# [Task directions]
Repeat every entry with "Diesel" swapped for "Gasoline" and everything else unchanged, leaving out the pictures.

# [Entries supplied]

......

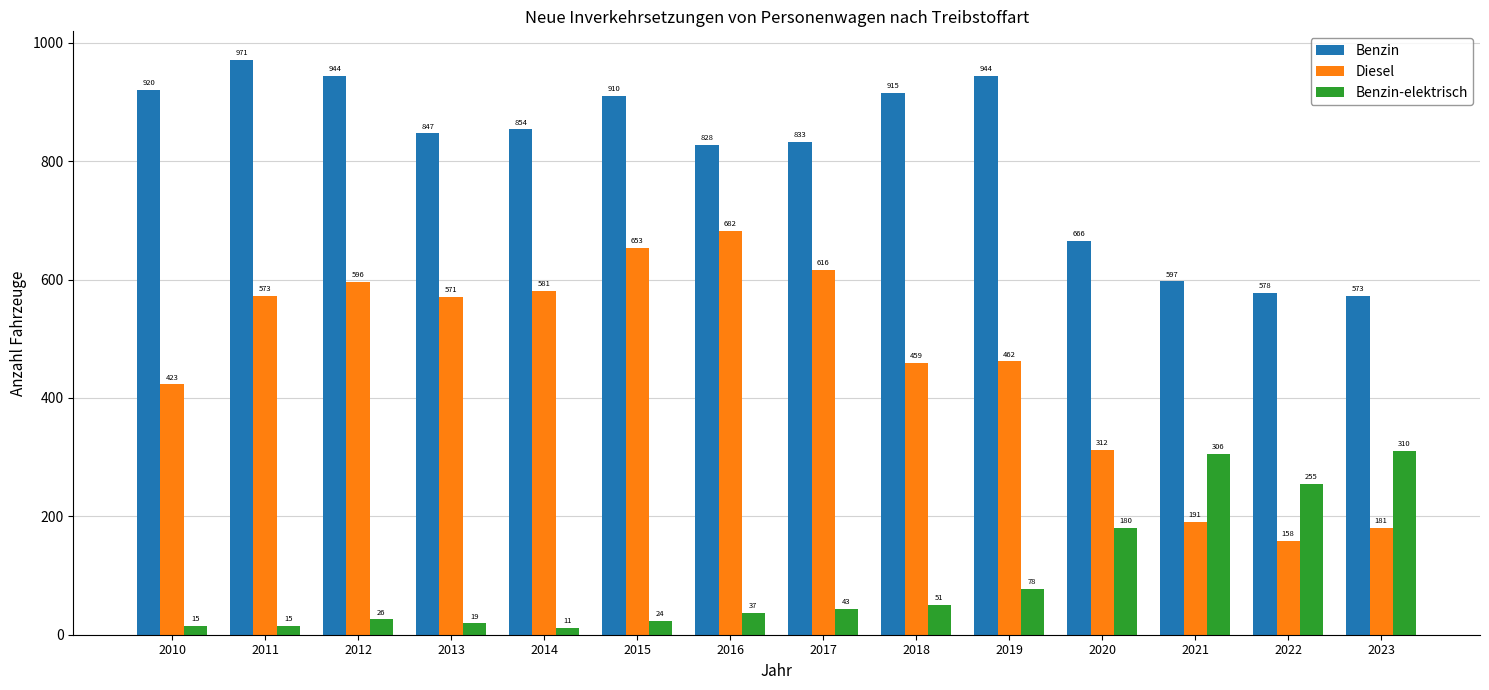

What is the minimum value for Diesel?

158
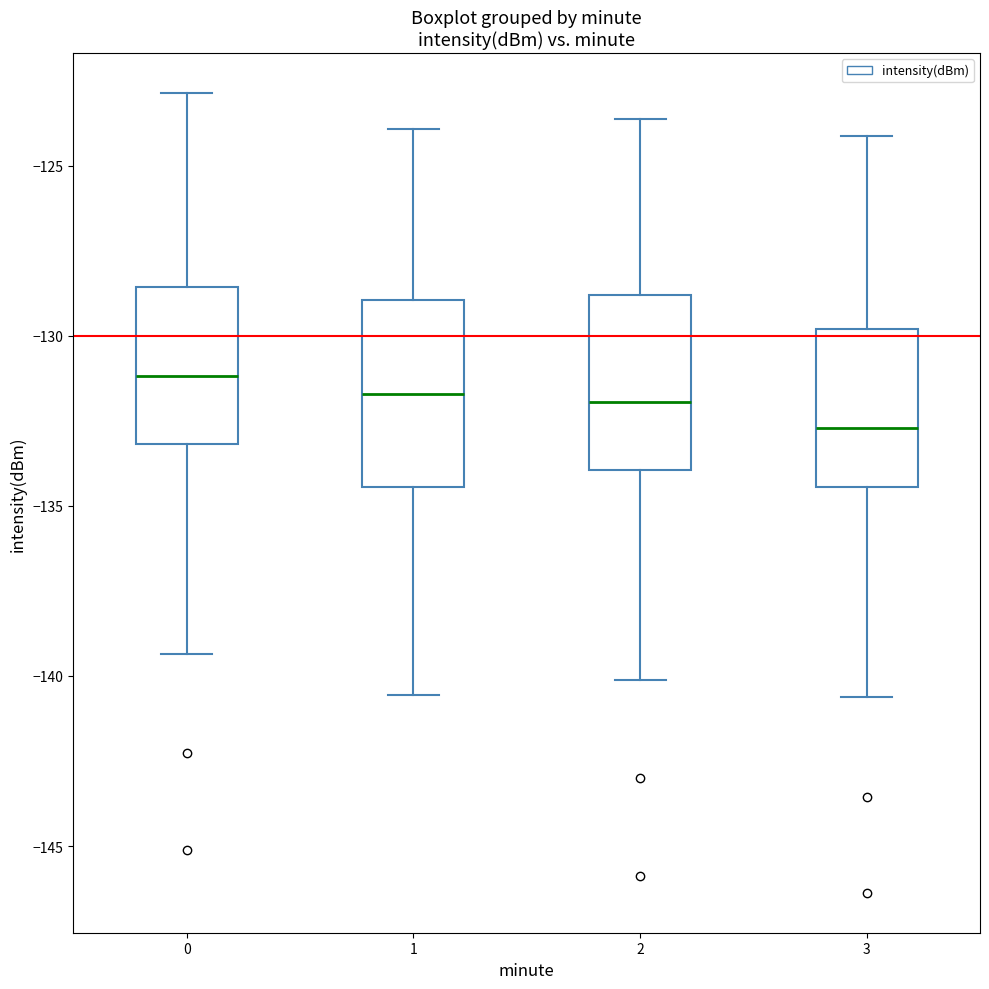

Reading left to right, read every box against the y-axis: the position of its median line, the range the box covers, and the ends of its whiskers. The values are not printed on the chart, so give them approximately, as read against the axis.

0: median -131.0, box -133.0 to -128.5, whiskers -139.5 to -123.0
1: median -131.5, box -134.5 to -129.0, whiskers -140.5 to -124.0
2: median -132.0, box -134.0 to -129.0, whiskers -140.0 to -123.5
3: median -132.5, box -134.5 to -130.0, whiskers -140.5 to -124.0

......

# [Exercise output]
What is the minimum value for Gasoline?

158

Reading left to right, read every box against the y-axis: the position of its median line, the range the box covers, and the ends of its whiskers. The values are not printed on the chart, so give them approximately, as read against the axis.

0: median -131.0, box -133.0 to -128.5, whiskers -139.5 to -123.0
1: median -131.5, box -134.5 to -129.0, whiskers -140.5 to -124.0
2: median -132.0, box -134.0 to -129.0, whiskers -140.0 to -123.5
3: median -132.5, box -134.5 to -130.0, whiskers -140.5 to -124.0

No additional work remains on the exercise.